For those interested, here are some of the BBS’ I called besides the ones that have already been mentioned: The Dynamite BBS, Windsor Footnote, Windsor Download, Czar’s Land, The Beacon, Second Sinister, Windsor ITC, Body Count BBS, The Abyss, Limbo BBS, Purple Haze, The Outhouse, The Kombatant, and The Swamp.
Just as things in the BBS scene began to fade away, I ran a low-resolution (ANSI/ASCII) art group which had five releases (one of which was released in my absence after I disappeared from the scene). There are so many other memories, aspects to this, much of which is probably not very well preserved or accessible. For all the efforts to relive the past, such as the BBS Documentary, there are still large black holes in the records. Much of this past, even from the early to mid 1990′s, has simply disappeared off the map, so to speak. It might be a good thing in some ways, and a bad thing in others ways. Some of it here will return back here and there, but for the most part it is gone for good.

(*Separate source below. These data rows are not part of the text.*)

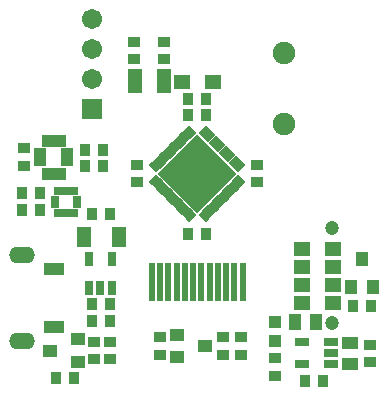
<source format=gbr>
%TF.GenerationSoftware,Altium Limited,Altium Designer,20.0.13 (296)*%
G04 Layer_Color=8388736*
%FSLAX25Y25*%
%MOIN*%
%TF.FileFunction,Soldermask,Top*%
%TF.Part,Single*%
G01*
G75*
%TA.AperFunction,SMDPad,CuDef*%
%ADD71R,0.03950X0.03556*%
%ADD73R,0.03556X0.03950*%
%ADD75R,0.04540X0.04343*%
%ADD76R,0.04540X0.04343*%
%TA.AperFunction,ComponentPad*%
%ADD83R,0.06706X0.06706*%
%ADD84C,0.06706*%
%ADD85C,0.04737*%
%ADD86R,0.06706X0.03950*%
%ADD87O,0.08674X0.05524*%
%TA.AperFunction,ViaPad*%
%ADD88C,0.07493*%
%TA.AperFunction,SMDPad,CuDef*%
G04:AMPARAMS|DCode=96|XSize=15.87mil|YSize=35.56mil|CornerRadius=0mil|HoleSize=0mil|Usage=FLASHONLY|Rotation=45.000|XOffset=0mil|YOffset=0mil|HoleType=Round|Shape=Rectangle|*
%AMROTATEDRECTD96*
4,1,4,0.00696,-0.01818,-0.01818,0.00696,-0.00696,0.01818,0.01818,-0.00696,0.00696,-0.01818,0.0*
%
%ADD96ROTATEDRECTD96*%

G04:AMPARAMS|DCode=97|XSize=15.87mil|YSize=35.56mil|CornerRadius=0mil|HoleSize=0mil|Usage=FLASHONLY|Rotation=315.000|XOffset=0mil|YOffset=0mil|HoleType=Round|Shape=Rectangle|*
%AMROTATEDRECTD97*
4,1,4,-0.01818,-0.00696,0.00696,0.01818,0.01818,0.00696,-0.00696,-0.01818,-0.01818,-0.00696,0.0*
%
%ADD97ROTATEDRECTD97*%

%ADD98P,0.26186X4X360.0*%
%ADD99R,0.05800X0.04800*%
%ADD100R,0.04737X0.07887*%
%ADD101R,0.01902X0.03891*%
%ADD102R,0.03891X0.01902*%
%ADD103R,0.01902X0.02631*%
%ADD104R,0.02631X0.01902*%
%ADD105R,0.04737X0.07099*%
%ADD106R,0.02769X0.04737*%
%ADD107R,0.03950X0.03950*%
%ADD108R,0.04343X0.05524*%
%ADD109R,0.04737X0.02769*%
%ADD110R,0.05524X0.04343*%
%ADD111R,0.04343X0.04540*%
%ADD112R,0.04343X0.04540*%
%ADD113R,0.02178X0.12611*%
D71*
X42500Y123453D02*
D03*
Y117547D02*
D03*
X52500Y123453D02*
D03*
Y117547D02*
D03*
X5671Y82063D02*
D03*
Y87968D02*
D03*
X29000Y23453D02*
D03*
Y17547D02*
D03*
X34500D02*
D03*
Y23453D02*
D03*
X51000Y24953D02*
D03*
Y19047D02*
D03*
X72000D02*
D03*
Y24953D02*
D03*
X78000D02*
D03*
Y19047D02*
D03*
X89500Y17953D02*
D03*
Y12047D02*
D03*
X121000Y16547D02*
D03*
Y22453D02*
D03*
X43500Y82453D02*
D03*
Y76547D02*
D03*
X83500D02*
D03*
Y82453D02*
D03*
D73*
X60547Y104500D02*
D03*
X66453D02*
D03*
Y99000D02*
D03*
X60547D02*
D03*
X11124Y67516D02*
D03*
X5218D02*
D03*
Y73016D02*
D03*
X11124D02*
D03*
X32124Y87516D02*
D03*
X26219D02*
D03*
X32124Y82016D02*
D03*
X26219D02*
D03*
X28547Y66000D02*
D03*
X34453D02*
D03*
Y36000D02*
D03*
X28547D02*
D03*
X34453Y30500D02*
D03*
X28547D02*
D03*
X22453Y11500D02*
D03*
X16547D02*
D03*
X99547Y10500D02*
D03*
X105453D02*
D03*
X121453Y35500D02*
D03*
X115547D02*
D03*
X60547Y59500D02*
D03*
X66453D02*
D03*
D75*
X14374Y20500D02*
D03*
X23626Y16760D02*
D03*
X66126Y22000D02*
D03*
X56874Y25740D02*
D03*
D76*
X23626Y24240D02*
D03*
X56874Y18260D02*
D03*
D83*
X28500Y101000D02*
D03*
D84*
Y111000D02*
D03*
Y121000D02*
D03*
Y131000D02*
D03*
D85*
X108339Y61347D02*
D03*
Y29850D02*
D03*
D86*
X15606Y28453D02*
D03*
Y47547D02*
D03*
D87*
X5173Y23728D02*
D03*
Y52272D02*
D03*
D88*
X92283Y96189D02*
D03*
Y119811D02*
D03*
D96*
X61412Y93837D02*
D03*
X60299Y92724D02*
D03*
X59185Y91610D02*
D03*
X58071Y90496D02*
D03*
X56958Y89383D02*
D03*
X55844Y88269D02*
D03*
X54731Y87156D02*
D03*
X53617Y86042D02*
D03*
X52504Y84929D02*
D03*
X51390Y83815D02*
D03*
X50276Y82701D02*
D03*
X49163Y81588D02*
D03*
X65588Y65163D02*
D03*
X66702Y66277D02*
D03*
X67815Y67390D02*
D03*
X68929Y68504D02*
D03*
X70042Y69617D02*
D03*
X71156Y70731D02*
D03*
X72269Y71844D02*
D03*
X73383Y72958D02*
D03*
X74496Y74071D02*
D03*
X75610Y75185D02*
D03*
X76723Y76298D02*
D03*
X77837Y77412D02*
D03*
D97*
X49163D02*
D03*
X50276Y76298D02*
D03*
X51390Y75185D02*
D03*
X52504Y74071D02*
D03*
X53617Y72958D02*
D03*
X54731Y71844D02*
D03*
X55844Y70731D02*
D03*
X56958Y69617D02*
D03*
X58071Y68504D02*
D03*
X59185Y67390D02*
D03*
X60299Y66277D02*
D03*
X61412Y65163D02*
D03*
X77837Y81588D02*
D03*
X76723Y82701D02*
D03*
X75610Y83815D02*
D03*
X74496Y84929D02*
D03*
X73383Y86042D02*
D03*
X72269Y87156D02*
D03*
X71156Y88269D02*
D03*
X70042Y89383D02*
D03*
X68929Y90496D02*
D03*
X67815Y91610D02*
D03*
X66702Y92724D02*
D03*
X65588Y93837D02*
D03*
D98*
X63500Y79500D02*
D03*
D99*
X58382Y110000D02*
D03*
X68618D02*
D03*
X108618Y54500D02*
D03*
X98382D02*
D03*
Y48500D02*
D03*
X108618D02*
D03*
Y42500D02*
D03*
X98382D02*
D03*
X108618Y36500D02*
D03*
X98382D02*
D03*
D100*
X52421Y110500D02*
D03*
X42579D02*
D03*
D101*
X18624Y90498D02*
D03*
X16656D02*
D03*
X14687D02*
D03*
X12719D02*
D03*
Y79533D02*
D03*
X14687D02*
D03*
X16656D02*
D03*
X18624D02*
D03*
D102*
X11173Y86984D02*
D03*
Y85016D02*
D03*
Y83047D02*
D03*
X20169D02*
D03*
Y85016D02*
D03*
Y86984D02*
D03*
D103*
X22624Y73657D02*
D03*
X20656D02*
D03*
X18687D02*
D03*
X16718D02*
D03*
Y66374D02*
D03*
X18687D02*
D03*
X20656D02*
D03*
X22624D02*
D03*
D104*
X16000Y71000D02*
D03*
Y69031D02*
D03*
X23343D02*
D03*
Y71000D02*
D03*
D105*
X25594Y58500D02*
D03*
X37405D02*
D03*
D106*
X34980Y41500D02*
D03*
X27500D02*
D03*
X31240D02*
D03*
X27500Y50949D02*
D03*
X34980D02*
D03*
D107*
X89500Y23850D02*
D03*
Y30150D02*
D03*
D108*
X103043Y30000D02*
D03*
X95957D02*
D03*
D109*
X108000Y23480D02*
D03*
Y16000D02*
D03*
Y19740D02*
D03*
X98551Y16000D02*
D03*
Y23480D02*
D03*
D110*
X114500Y15957D02*
D03*
Y23043D02*
D03*
D111*
X118500Y51126D02*
D03*
X114760Y41874D02*
D03*
D112*
X122240Y41874D02*
D03*
D113*
X78658Y43500D02*
D03*
X75902D02*
D03*
X73146D02*
D03*
X70390D02*
D03*
X67634D02*
D03*
X64878D02*
D03*
X62122D02*
D03*
X59366D02*
D03*
X56610D02*
D03*
X53854D02*
D03*
X51098D02*
D03*
X48342D02*
D03*
%TF.MD5,061f62f3a75be8eca93c64aa2ce01420*%
M02*

</source>
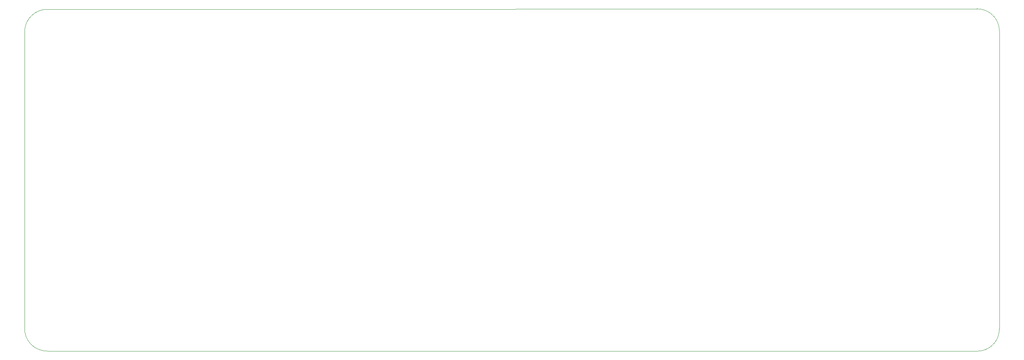
<source format=gm1>
G04 #@! TF.GenerationSoftware,KiCad,Pcbnew,6.0.8-f2edbf62ab~116~ubuntu20.04.1*
G04 #@! TF.CreationDate,2022-10-14T13:30:28-04:00*
G04 #@! TF.ProjectId,developmentboard,64657665-6c6f-4706-9d65-6e74626f6172,rev?*
G04 #@! TF.SameCoordinates,Original*
G04 #@! TF.FileFunction,Profile,NP*
%FSLAX46Y46*%
G04 Gerber Fmt 4.6, Leading zero omitted, Abs format (unit mm)*
G04 Created by KiCad (PCBNEW 6.0.8-f2edbf62ab~116~ubuntu20.04.1) date 2022-10-14 13:30:28*
%MOMM*%
%LPD*%
G01*
G04 APERTURE LIST*
G04 #@! TA.AperFunction,Profile*
%ADD10C,0.100000*%
G04 #@! TD*
G04 APERTURE END LIST*
D10*
X255994000Y-125178191D02*
G75*
G03*
X261094000Y-120056000I56000J5044291D01*
G01*
X261093955Y-52156000D02*
G75*
G03*
X255994000Y-47156000I-5027255J-26800D01*
G01*
X261094000Y-52156000D02*
X261094000Y-120056000D01*
X255994000Y-125178183D02*
X44494000Y-125156000D01*
X44394000Y-47255995D02*
G75*
G03*
X39294000Y-52456000I59620J-5159435D01*
G01*
X39294000Y-119856000D02*
X39294000Y-52456000D01*
X44394000Y-47256000D02*
X255994000Y-47156000D01*
X39294011Y-119856000D02*
G75*
G03*
X44494000Y-125156000I5138089J-159800D01*
G01*
M02*

</source>
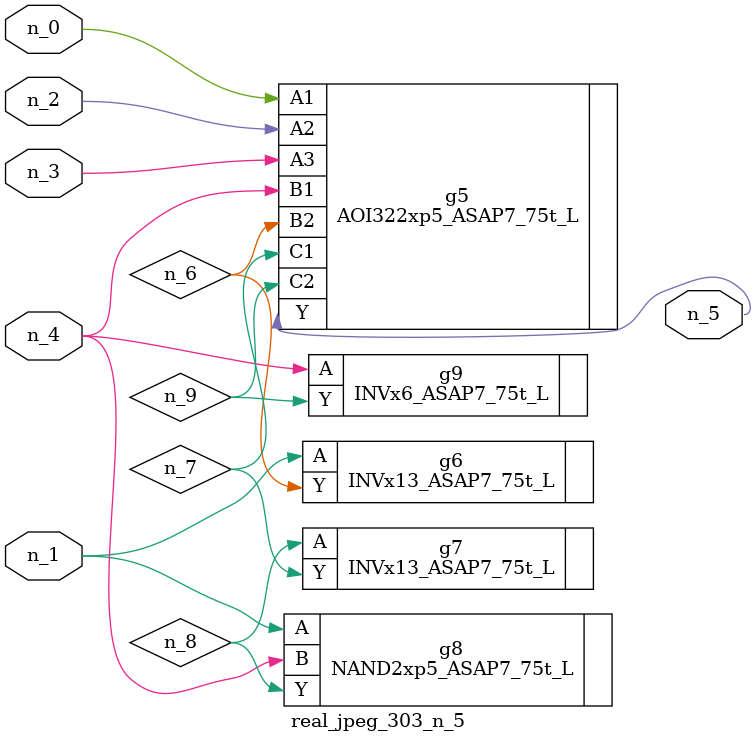
<source format=v>
module real_jpeg_303_n_5 (n_4, n_0, n_1, n_2, n_3, n_5);

input n_4;
input n_0;
input n_1;
input n_2;
input n_3;

output n_5;

wire n_8;
wire n_6;
wire n_7;
wire n_9;

AOI322xp5_ASAP7_75t_L g5 ( 
.A1(n_0),
.A2(n_2),
.A3(n_3),
.B1(n_4),
.B2(n_6),
.C1(n_7),
.C2(n_9),
.Y(n_5)
);

INVx13_ASAP7_75t_L g6 ( 
.A(n_1),
.Y(n_6)
);

NAND2xp5_ASAP7_75t_L g8 ( 
.A(n_1),
.B(n_4),
.Y(n_8)
);

INVx6_ASAP7_75t_L g9 ( 
.A(n_4),
.Y(n_9)
);

INVx13_ASAP7_75t_L g7 ( 
.A(n_8),
.Y(n_7)
);


endmodule
</source>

It seems enough hard drives have died or been erased and memories forgotten in order for much of this socio-cultural history to disappear. And anything that is unearthed will be a small sliver of the whole narrative of what went on.
While “cyberspace” certainly has evolved since then, many things for the better, there’s clearly something different now, and, I think, something lost. But as a whole, I don’t think I’d go backwards if I could. Technological change changes us, and nostalgia aside, we are not the same sort of people that enjoyed in the BBS scene back in the 80′s and 90′s.